Problem description: Copy the data exactly, pictures aside.

Saved entries:
════════════════

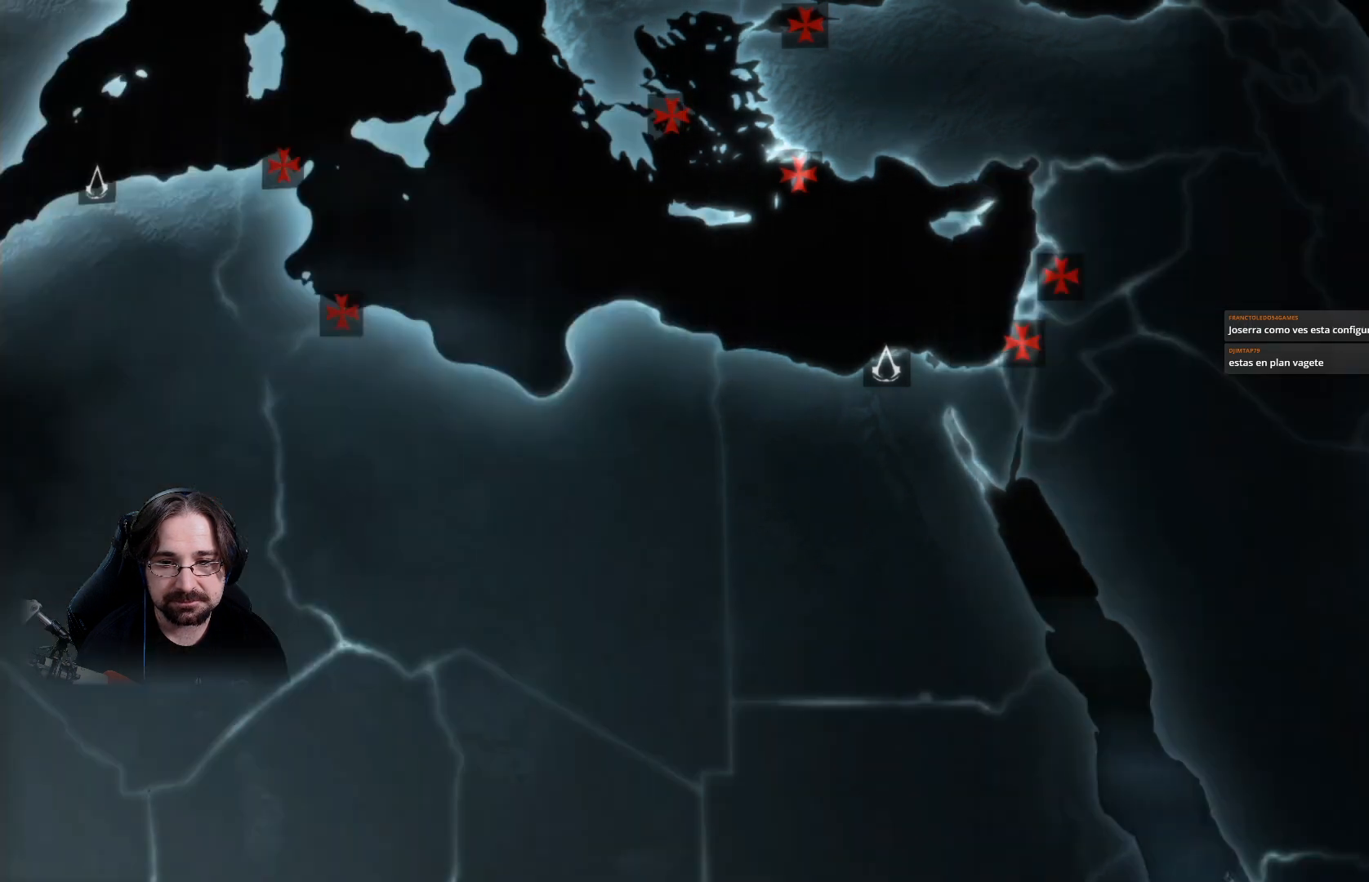
{"buttons": [], "left_stick": "center", "right_stick": "center", "events": [[233, "CROSS", "down"], [333, "CROSS", "up"]]}
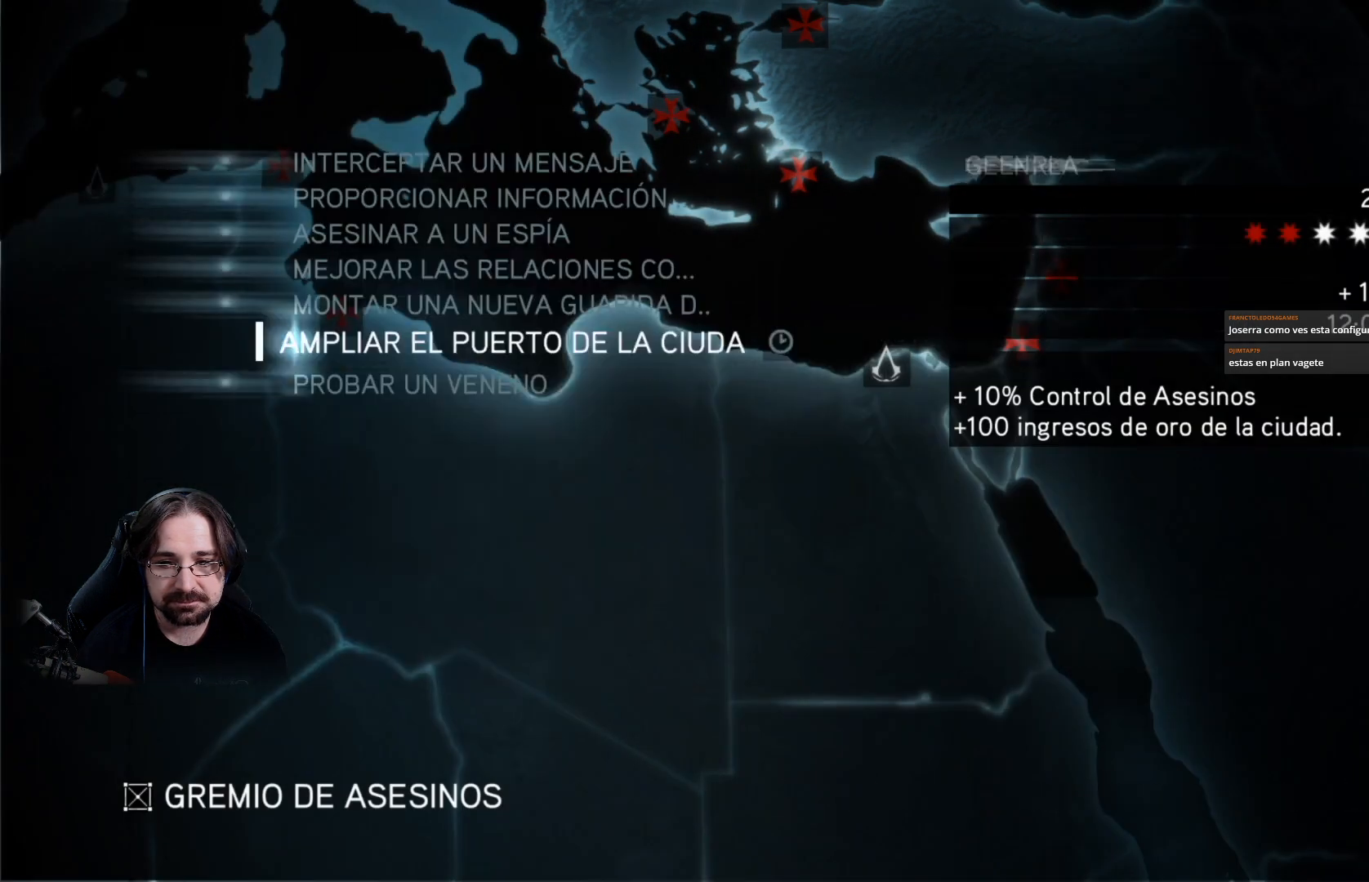
{"buttons": [], "left_stick": "center", "right_stick": "center", "events": []}
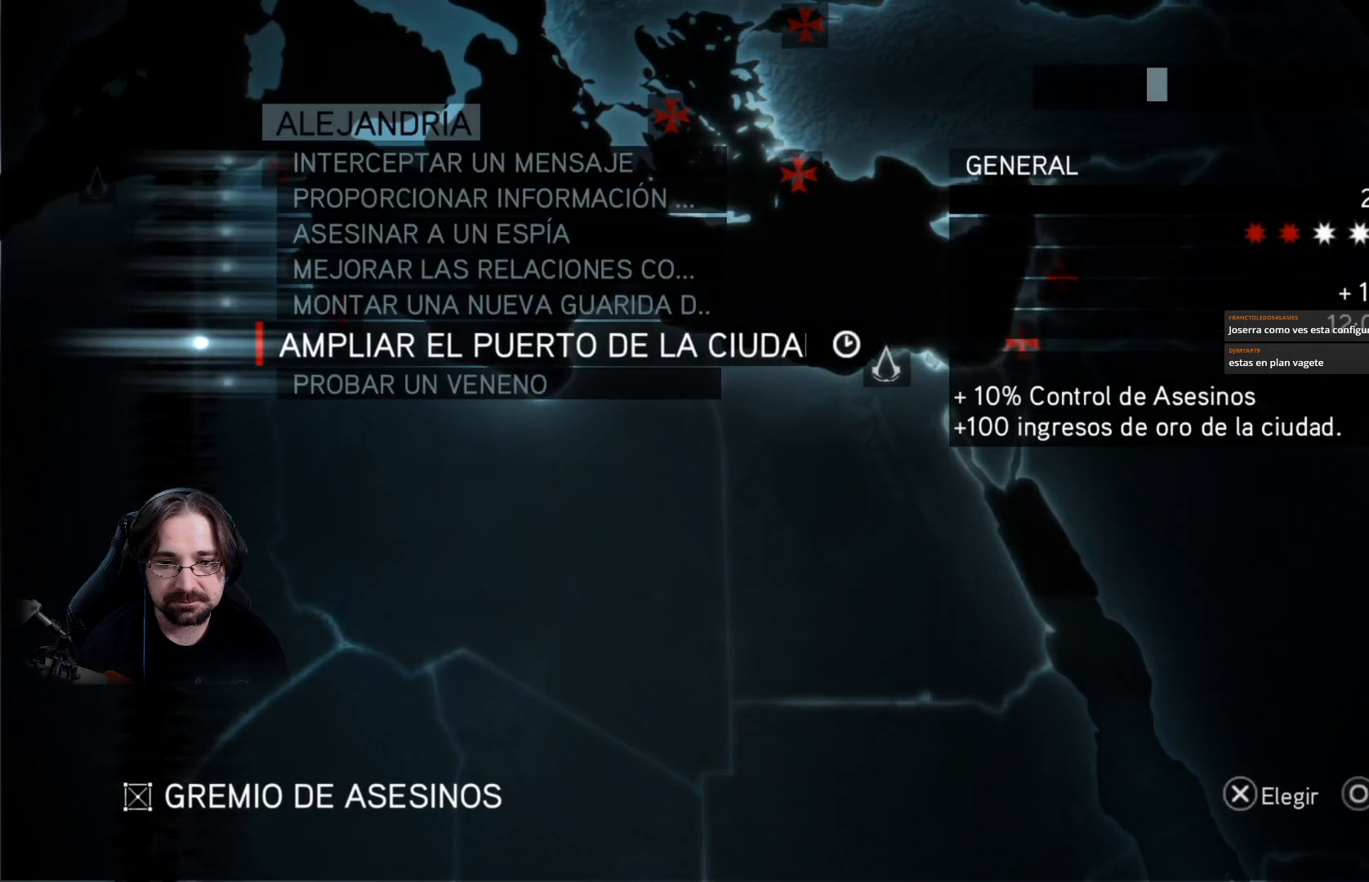
{"buttons": [], "left_stick": "center", "right_stick": "center", "events": []}
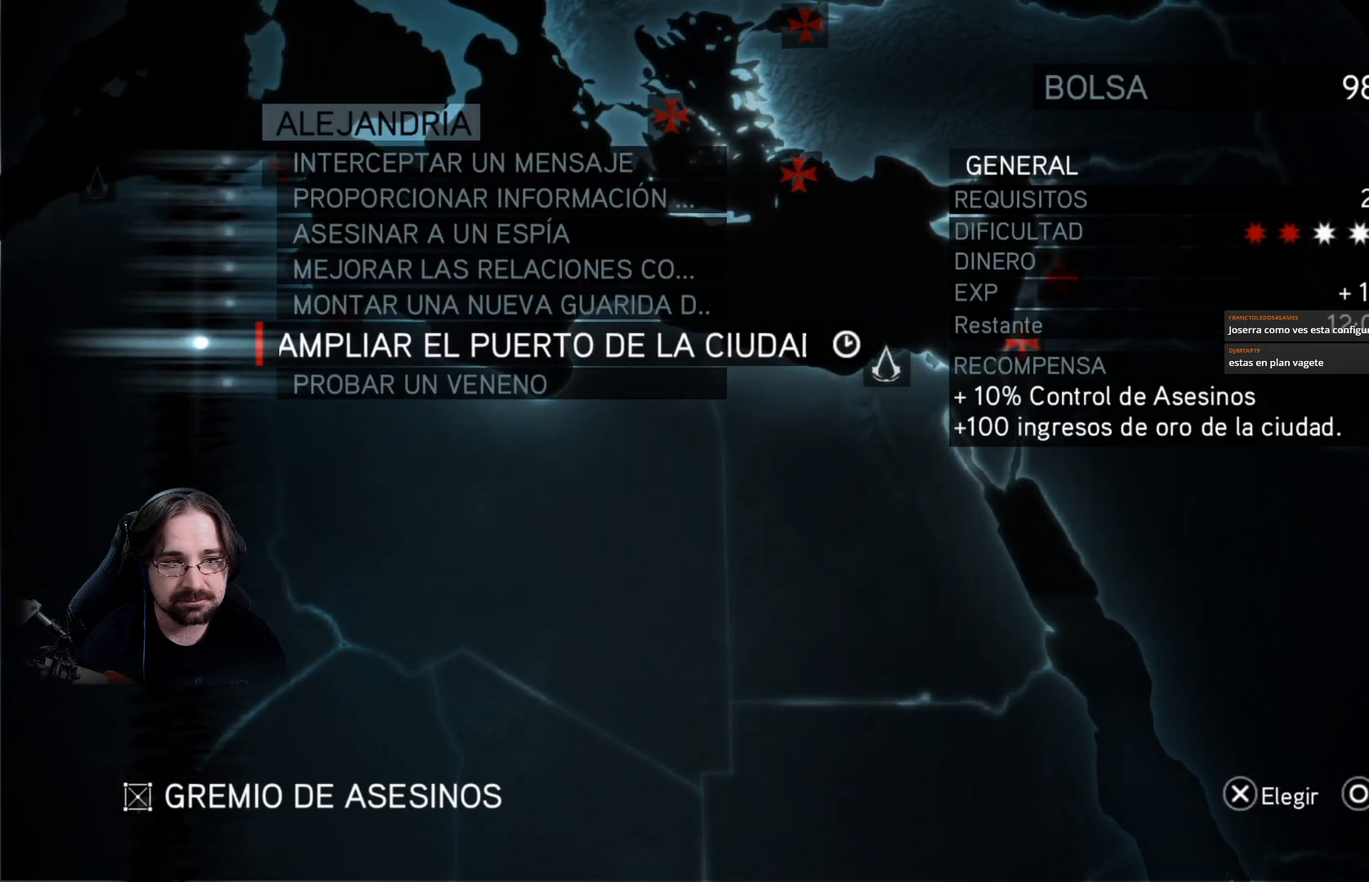
{"buttons": [], "left_stick": "center", "right_stick": "center", "events": []}
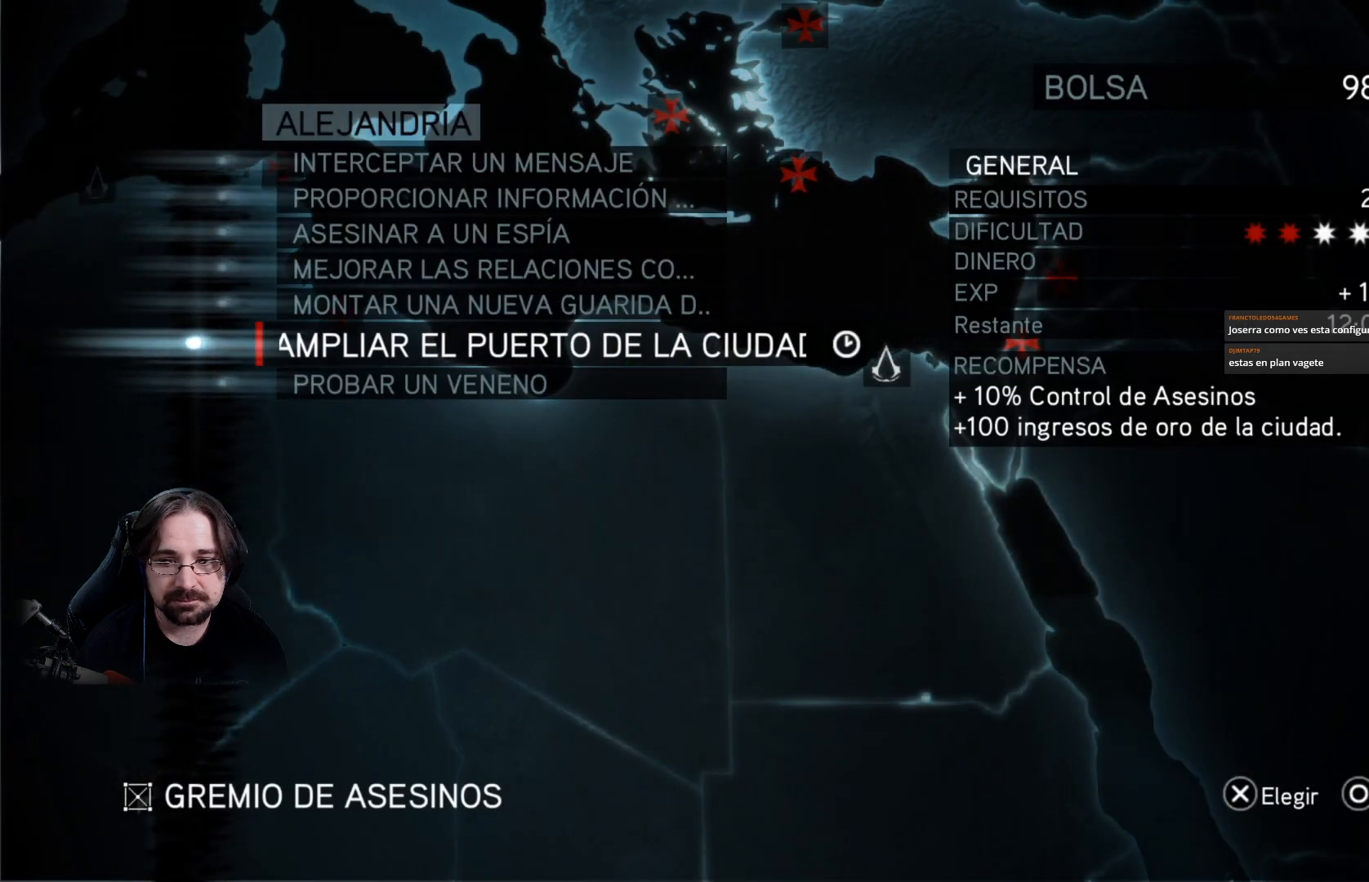
{"buttons": [], "left_stick": "center", "right_stick": "center", "events": []}
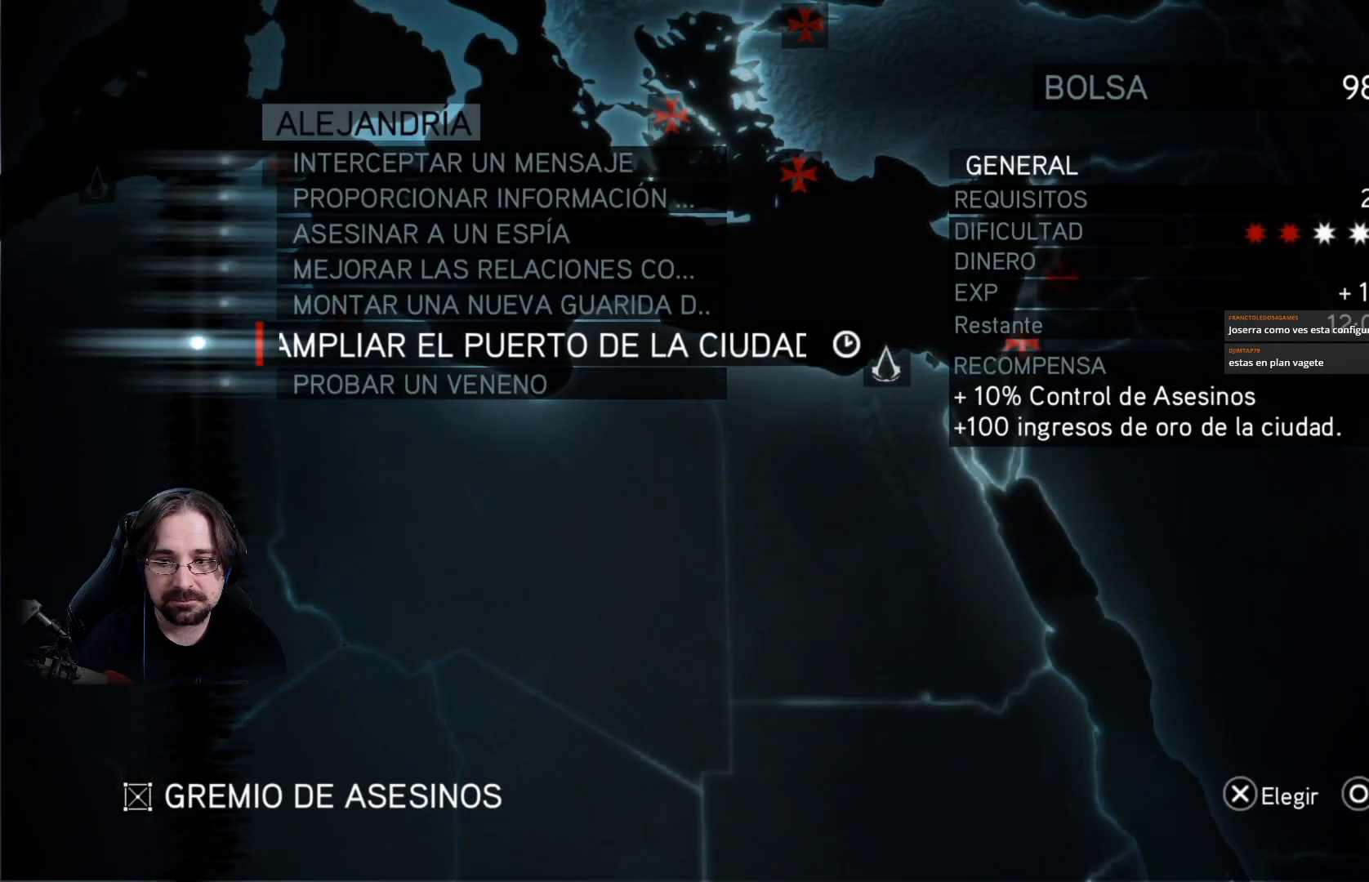
{"buttons": [], "left_stick": "center", "right_stick": "center", "events": [[167, "DPAD_DOWN", "down"], [233, "DPAD_DOWN", "up"]]}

════════════════

Solution:
{"buttons": [], "left_stick": "center", "right_stick": "center", "events": [[233, "CROSS", "down"], [333, "CROSS", "up"]]}
{"buttons": [], "left_stick": "center", "right_stick": "center", "events": []}
{"buttons": [], "left_stick": "center", "right_stick": "center", "events": []}
{"buttons": [], "left_stick": "center", "right_stick": "center", "events": []}
{"buttons": [], "left_stick": "center", "right_stick": "center", "events": []}
{"buttons": [], "left_stick": "center", "right_stick": "center", "events": [[167, "DPAD_DOWN", "down"], [233, "DPAD_DOWN", "up"]]}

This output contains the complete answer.